### Reading text
====================

Filming the tasting for BBC's Inside Out with David Whiteley. A ten minute film about Poppyland Brewery and the making of Hawkey Frolic is expected to air on the Inside Out East show starting at 19.30 on Monday 26 October 2015 (date subject to change).

Base malt is Maris Otter (84.2%) with 13.8% Crisp Crystal 150 and 2% Crisp Crystal 400.

Tasting notes

Hazy walnut brown colour. Clean, light malty aroma. Intense, rich, sweet, fruity and characteristic Maris Otter malt flavour, lightly balanced by hops (East Kent Goldings, Aurora and Willamette, calculated IBU 45.4) with a bite of alcohol. Autumn leaves, raisins, Garibaldi biscuits, dried fig. Long aftertaste.

====================

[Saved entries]
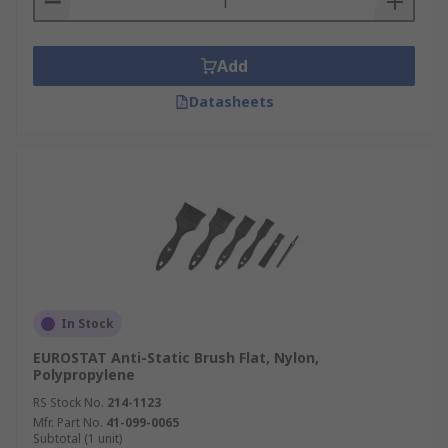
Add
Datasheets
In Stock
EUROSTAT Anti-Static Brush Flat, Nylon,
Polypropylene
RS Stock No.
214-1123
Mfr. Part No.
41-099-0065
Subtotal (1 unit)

====================

### About this task
Translate this sentence from the beer tasting text into French: "Base malt is Maris Otter (84.2%) with 13.8% Crisp Crystal 150 and 2% Crisp Crystal 400."

### Reply to the task
Le malt de base est du Maris Otter (84,2 %), avec 13,8 % de Crisp Crystal 150 et 2 % de Crisp Crystal 400.